Rede Anja Piel: Gesetzentwurf (SPD/CDU) und Antrag zum Kita-Gesetz

- Es gilt das gesprochene Wort -

Anrede,

nach dem Schulgesetz will die GroKo jetzt auch ein Kita-Gesetz im Schweinsgalopp durch den Landtag bringen.

„Eile vor Sorgfalt“ scheint das Motto der GroKo für die Bildungspolitik in dieser Wahlperiode zu sein. Die Qualität der Kitas wird durch Ihren Gesetzentwurf nicht besser. Im Gegenteil, Sie werden damit Chaos in die Kitas tragen.

Kinder brauchen Menschen, die Ihnen als Ansprechpartner zur Verfügung stehen. Die Eltern und auch die Erzieherinnen und Erzieher warten seit langem auf ein neues Kita-Gesetz. Sie fordern zurecht, dass in jeder Kindergartengruppe eine dritte Fachkraft eingesetzt wird.

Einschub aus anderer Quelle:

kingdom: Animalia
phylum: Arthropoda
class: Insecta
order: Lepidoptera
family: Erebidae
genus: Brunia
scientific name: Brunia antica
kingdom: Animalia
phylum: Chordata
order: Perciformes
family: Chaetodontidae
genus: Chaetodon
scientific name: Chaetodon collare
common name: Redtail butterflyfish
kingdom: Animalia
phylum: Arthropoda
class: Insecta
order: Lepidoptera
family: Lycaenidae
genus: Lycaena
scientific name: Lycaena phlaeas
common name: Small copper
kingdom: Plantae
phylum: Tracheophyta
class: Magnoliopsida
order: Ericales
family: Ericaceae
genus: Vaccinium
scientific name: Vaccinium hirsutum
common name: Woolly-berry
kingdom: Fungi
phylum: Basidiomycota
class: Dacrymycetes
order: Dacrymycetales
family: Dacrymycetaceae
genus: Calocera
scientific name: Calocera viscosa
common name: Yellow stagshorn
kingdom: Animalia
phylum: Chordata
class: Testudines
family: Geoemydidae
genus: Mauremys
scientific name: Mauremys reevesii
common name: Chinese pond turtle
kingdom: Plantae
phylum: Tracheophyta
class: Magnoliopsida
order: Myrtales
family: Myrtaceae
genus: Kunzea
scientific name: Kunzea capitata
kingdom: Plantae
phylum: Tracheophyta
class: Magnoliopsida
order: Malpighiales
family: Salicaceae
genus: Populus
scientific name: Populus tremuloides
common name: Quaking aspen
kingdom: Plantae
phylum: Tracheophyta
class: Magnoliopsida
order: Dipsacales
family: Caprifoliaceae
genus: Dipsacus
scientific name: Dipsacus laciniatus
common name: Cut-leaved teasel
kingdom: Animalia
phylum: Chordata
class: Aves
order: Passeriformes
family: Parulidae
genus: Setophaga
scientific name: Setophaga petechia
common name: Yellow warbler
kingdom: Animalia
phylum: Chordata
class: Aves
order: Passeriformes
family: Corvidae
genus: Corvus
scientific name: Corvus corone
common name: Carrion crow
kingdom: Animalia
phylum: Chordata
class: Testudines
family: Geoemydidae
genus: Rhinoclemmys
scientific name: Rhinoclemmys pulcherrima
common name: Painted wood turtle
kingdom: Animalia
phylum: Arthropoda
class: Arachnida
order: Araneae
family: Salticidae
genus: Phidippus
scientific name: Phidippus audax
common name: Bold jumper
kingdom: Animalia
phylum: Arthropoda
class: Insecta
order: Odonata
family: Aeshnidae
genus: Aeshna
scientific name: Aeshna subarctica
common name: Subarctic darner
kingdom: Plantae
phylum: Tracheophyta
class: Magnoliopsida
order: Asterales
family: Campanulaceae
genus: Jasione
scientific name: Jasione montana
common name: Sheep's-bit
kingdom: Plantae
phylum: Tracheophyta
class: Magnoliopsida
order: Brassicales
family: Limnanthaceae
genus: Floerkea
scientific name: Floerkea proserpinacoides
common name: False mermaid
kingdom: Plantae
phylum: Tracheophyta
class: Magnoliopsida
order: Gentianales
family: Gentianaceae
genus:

Eltern und Erzieher wünschen, dass sie mehr Zeit für ihre Aufgaben bekommen. Dafür hat die Kita-Volksinitiative schon im Jahr 2013 mehr als 100.000 Unterschriften gesammelt. Und obwohl Sie das genauso wissen wie wir, findet sich nichts von diesen Forderungen in Ihrem Gesetzentwurf. Dieser Gesetzentwurf wird am Ende des Tages eine große Enttäuschung für die Eltern und für die Erzieherinnen und Erzieher werden.

Sie beschränken sich darauf, die Elternbeiträge für die Kindergartengruppen abzuschaffen und die Sprachförderung vor der Einschulung von den Schulen auf die Kindertagesstätten zu übertragen.

Das wird sicher einige der Eltern erstmal freuen.

Die Abschaffung der Elternbeiträge ist ein Ziel, das auch wir unterstützen. Aber es kann nur der zweite Schritt sein. Zuerst ist es notwendig, die Qualität zu verbessern. Denn was nützt es den Eltern, dass sie keine Beiträge mehr zahlen müssen, wenn dann in der Kita die Erzieherinnen und Erzieher fehlen, um ihr Kind gut zu betreuen?

Sie, Ministerpräsident Weil, haben die Abschaffung der Elternbeiträge als eines der großen bildungspolitischen Ziele in dieser Legislaturperiode bezeichnet.

Damit versprechen Sie mehr, als Sie halten können. Und bei den Kosten haben Sie sich total verkalkuliert. Das war ja an der Auseinandersetzung mit den Spitzenverbänden in den letzten Wochen gut zu erkennen. Sie sollten den Eltern schon die Wahrheit sagen: Abgeschafft werden die Elternbeiträge nur für die 3- bis 6-Jährigen. Für Krippenplätze und für Kindertagespflege werden die Eltern auch weiterhin bezahlen müssen.

Kostenfreie Bildung von Anfang an ist es also nicht, was Sie mit diesem Gesetz erreichen werden. Trotzdem wird diese Reform so teuer, dass in dieser Wahlperiode für qualitative Verbesserungen in den Kitas sicher kein Geld mehr zur Verfügung stehen wird. Und das, obwohl die Landeseinnahmen sprudeln.

Selbst die Mittel, die vom Bund kommen sollen und die ursprünglich für die Qualitätsverbesserung gedacht waren, wollen Sie jetzt für die Beitragsfreiheit verwenden, weil Sie sich bei diesen Kosten so verkalkuliert haben. Das ist wirklich ein Skandal.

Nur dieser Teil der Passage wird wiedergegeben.